Required work:
All the lines below need retyping exactly, apart from the images.

Records excerpted from a collection
_ _ _ _

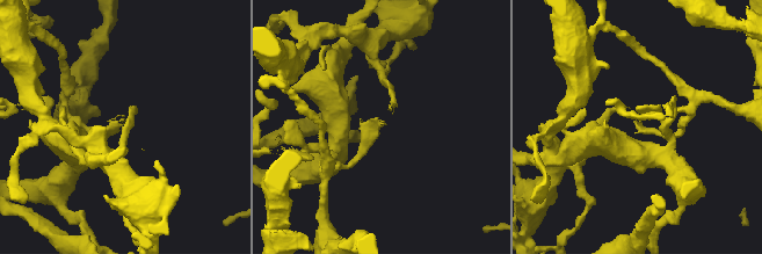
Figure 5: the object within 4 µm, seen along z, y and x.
look(em, xz, step 4, tint, figure 5, (640, 124))
shape alone is not enough

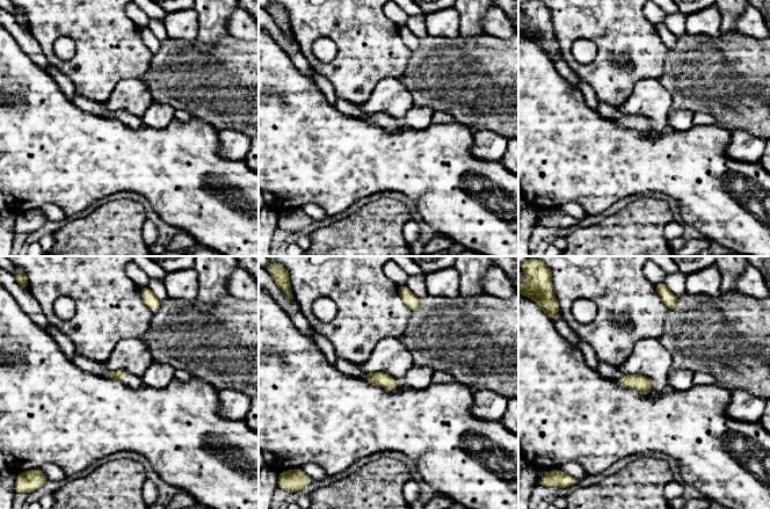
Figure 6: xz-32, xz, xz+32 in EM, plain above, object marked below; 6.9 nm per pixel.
look(em, planes, letters, same)

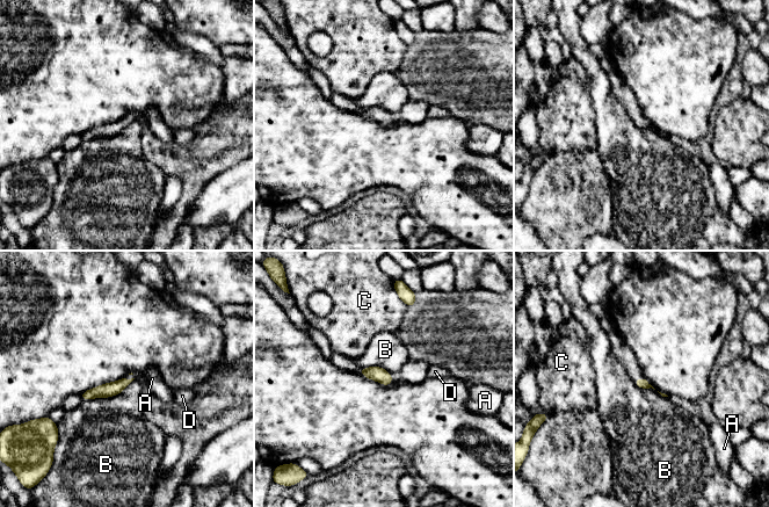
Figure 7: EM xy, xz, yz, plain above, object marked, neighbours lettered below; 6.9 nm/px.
leave()
80 nm wide; A, B, C and D are other cells; border along (135, 378), (113, 396), (82, 400) in figure 7; none of them fits

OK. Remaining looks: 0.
stop(no edits, rest unchecked)

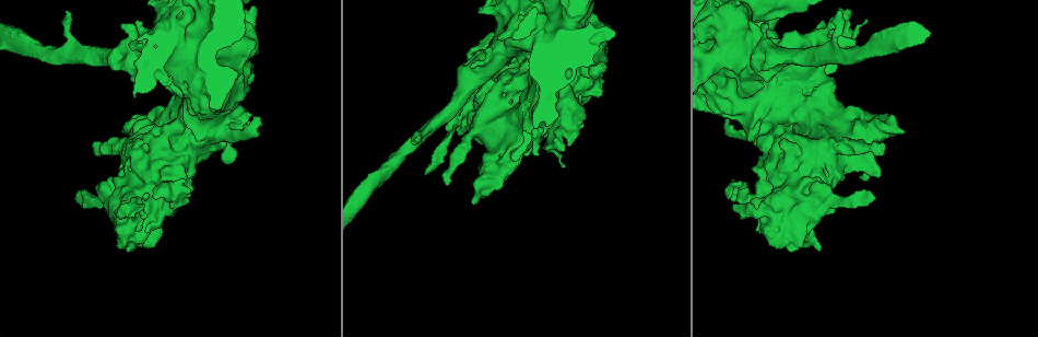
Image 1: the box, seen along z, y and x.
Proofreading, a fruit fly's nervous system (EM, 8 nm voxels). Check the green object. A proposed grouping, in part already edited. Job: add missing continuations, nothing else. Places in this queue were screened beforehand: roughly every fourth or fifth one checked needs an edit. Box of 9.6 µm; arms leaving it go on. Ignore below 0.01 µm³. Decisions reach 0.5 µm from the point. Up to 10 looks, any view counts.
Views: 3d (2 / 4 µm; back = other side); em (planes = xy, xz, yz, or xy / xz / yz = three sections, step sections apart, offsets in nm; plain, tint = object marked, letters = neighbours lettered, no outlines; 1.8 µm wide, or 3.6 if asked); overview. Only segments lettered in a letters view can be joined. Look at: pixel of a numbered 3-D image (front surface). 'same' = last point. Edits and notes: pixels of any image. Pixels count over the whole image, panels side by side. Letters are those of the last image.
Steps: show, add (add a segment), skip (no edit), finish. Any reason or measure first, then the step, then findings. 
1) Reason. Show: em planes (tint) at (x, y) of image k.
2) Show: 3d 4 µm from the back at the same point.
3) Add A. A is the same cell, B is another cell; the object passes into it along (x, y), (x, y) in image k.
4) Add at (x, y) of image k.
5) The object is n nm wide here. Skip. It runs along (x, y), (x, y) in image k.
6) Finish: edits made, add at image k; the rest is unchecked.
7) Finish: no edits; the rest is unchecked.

Thick end. Show: em planes (plain) at (488, 49) of image 1.

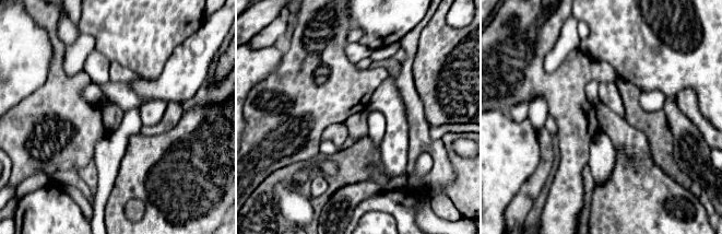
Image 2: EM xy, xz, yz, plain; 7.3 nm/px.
Show: em planes (letters) at the same point.

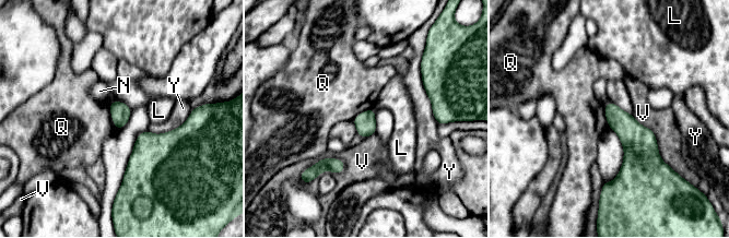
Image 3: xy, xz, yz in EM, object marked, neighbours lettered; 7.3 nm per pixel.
Skip. L, N, Q, V and Y are other cells; none of them fits.

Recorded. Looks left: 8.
Show: 3d 4 µm at (873, 198) of image 1.

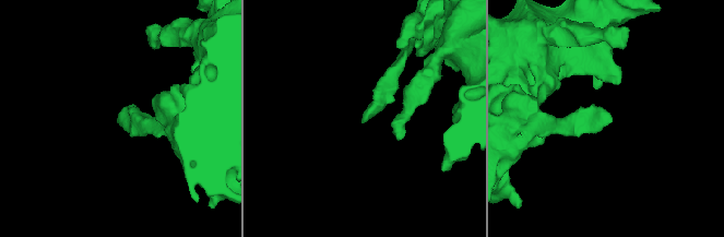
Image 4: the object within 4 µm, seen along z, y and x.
Now the EM. Show: em xy step 4 (tint) at (117, 121) of image 4.

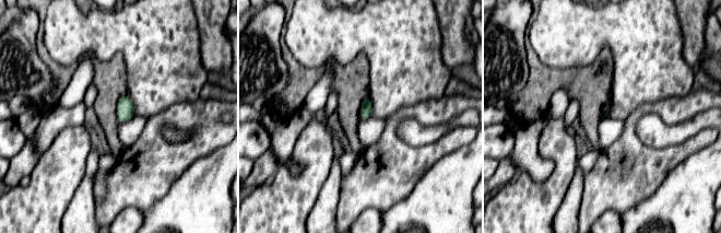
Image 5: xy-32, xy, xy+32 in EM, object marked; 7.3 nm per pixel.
See the neighbours. Show: em xy step 4 (letters) at the same point.

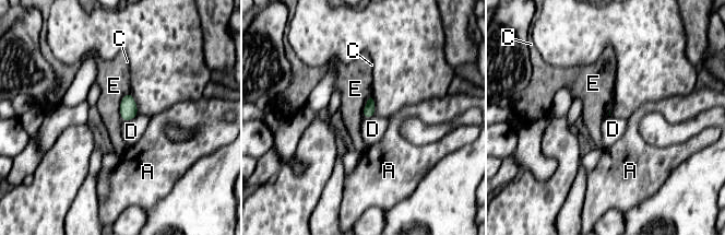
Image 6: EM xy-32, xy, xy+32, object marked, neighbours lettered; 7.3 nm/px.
The longest contact is with E, 240 nm. Skip. A, C, D and E are other cells; no lettered segment goes on from it.

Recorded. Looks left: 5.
Free end. Show: 3d 2 µm at (472, 204) of image 1.

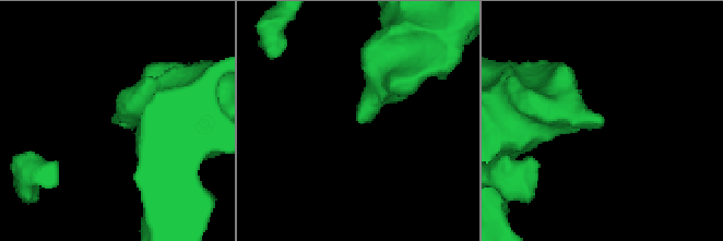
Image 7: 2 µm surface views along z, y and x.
Show: em planes (letters) at (112, 121) of image 7.

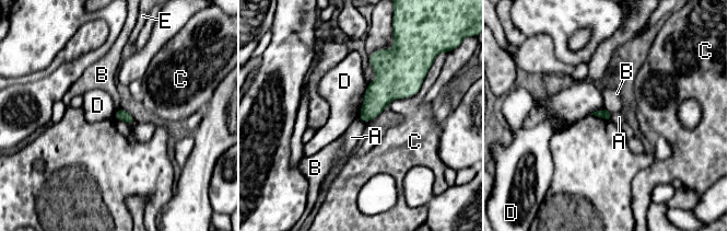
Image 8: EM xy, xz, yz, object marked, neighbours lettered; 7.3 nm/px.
Skip. A, B, C, D and E are other cells; a border runs along (605, 108), (589, 114) in image 8; no lettered segment goes on from it.

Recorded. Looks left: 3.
Stops while still wide. Show: em xy step 4 (letters) at (756, 219) of image 1.

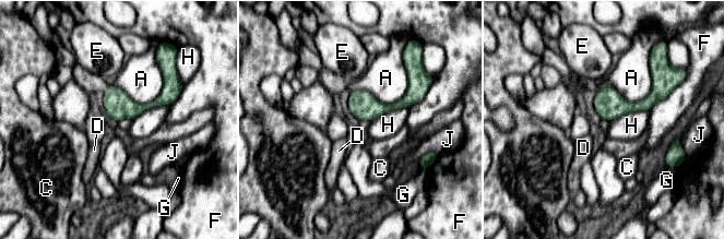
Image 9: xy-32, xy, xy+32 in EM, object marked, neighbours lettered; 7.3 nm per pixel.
Show: em planes (letters) at the same point.

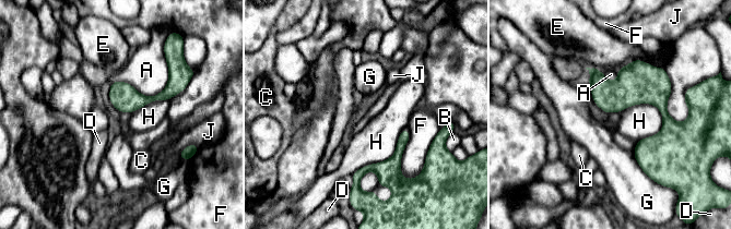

_ _ _ _

Answer:
Figure 5: the object within 4 µm, seen along z, y and x.
look(em, xz, step 4, tint, figure 5, (640, 124))
shape alone is not enough

Figure 6: xz-32, xz, xz+32 in EM, plain above, object marked below; 6.9 nm per pixel.
look(em, planes, letters, same)

Figure 7: EM xy, xz, yz, plain above, object marked, neighbours lettered below; 6.9 nm/px.
leave()
80 nm wide; A, B, C and D are other cells; border along (135, 378), (113, 396), (82, 400) in figure 7; none of them fits

OK. Remaining looks: 0.
stop(no edits, rest unchecked)

Image 1: the box, seen along z, y and x.
Proofreading, a fruit fly's nervous system (EM, 8 nm voxels). Check the green object. A proposed grouping, in part already edited. Job: add missing continuations, nothing else. Places in this queue were screened beforehand: roughly every fourth or fifth one checked needs an edit. Box of 9.6 µm; arms leaving it go on. Ignore below 0.01 µm³. Decisions reach 0.5 µm from the point. Up to 10 looks, any view counts.
Views: 3d (2 / 4 µm; back = other side); em (planes = xy, xz, yz, or xy / xz / yz = three sections, step sections apart, offsets in nm; plain, tint = object marked, letters = neighbours lettered, no outlines; 1.8 µm wide, or 3.6 if asked); overview. Only segments lettered in a letters view can be joined. Look at: pixel of a numbered 3-D image (front surface). 'same' = last point. Edits and notes: pixels of any image. Pixels count over the whole image, panels side by side. Letters are those of the last image.
Steps: show, add (add a segment), skip (no edit), finish. Any reason or measure first, then the step, then findings. 
1) Reason. Show: em planes (tint) at (x, y) of image k.
2) Show: 3d 4 µm from the back at the same point.
3) Add A. A is the same cell, B is another cell; the object passes into it along (x, y), (x, y) in image k.
4) Add at (x, y) of image k.
5) The object is n nm wide here. Skip. It runs along (x, y), (x, y) in image k.
6) Finish: edits made, add at image k; the rest is unchecked.
7) Finish: no edits; the rest is unchecked.

Thick end. Show: em planes (plain) at (488, 49) of image 1.

Image 2: EM xy, xz, yz, plain; 7.3 nm/px.
Show: em planes (letters) at the same point.

Image 3: xy, xz, yz in EM, object marked, neighbours lettered; 7.3 nm per pixel.
Skip. L, N, Q, V and Y are other cells; none of them fits.

Recorded. Looks left: 8.
Show: 3d 4 µm at (873, 198) of image 1.

Image 4: the object within 4 µm, seen along z, y and x.
Now the EM. Show: em xy step 4 (tint) at (117, 121) of image 4.

Image 5: xy-32, xy, xy+32 in EM, object marked; 7.3 nm per pixel.
See the neighbours. Show: em xy step 4 (letters) at the same point.

Image 6: EM xy-32, xy, xy+32, object marked, neighbours lettered; 7.3 nm/px.
The longest contact is with E, 240 nm. Skip. A, C, D and E are other cells; no lettered segment goes on from it.

Recorded. Looks left: 5.
Free end. Show: 3d 2 µm at (472, 204) of image 1.

Image 7: 2 µm surface views along z, y and x.
Show: em planes (letters) at (112, 121) of image 7.

Image 8: EM xy, xz, yz, object marked, neighbours lettered; 7.3 nm/px.
Skip. A, B, C, D and E are other cells; a border runs along (605, 108), (589, 114) in image 8; no lettered segment goes on from it.

Recorded. Looks left: 3.
Stops while still wide. Show: em xy step 4 (letters) at (756, 219) of image 1.

Image 9: xy-32, xy, xy+32 in EM, object marked, neighbours lettered; 7.3 nm per pixel.
Show: em planes (letters) at the same point.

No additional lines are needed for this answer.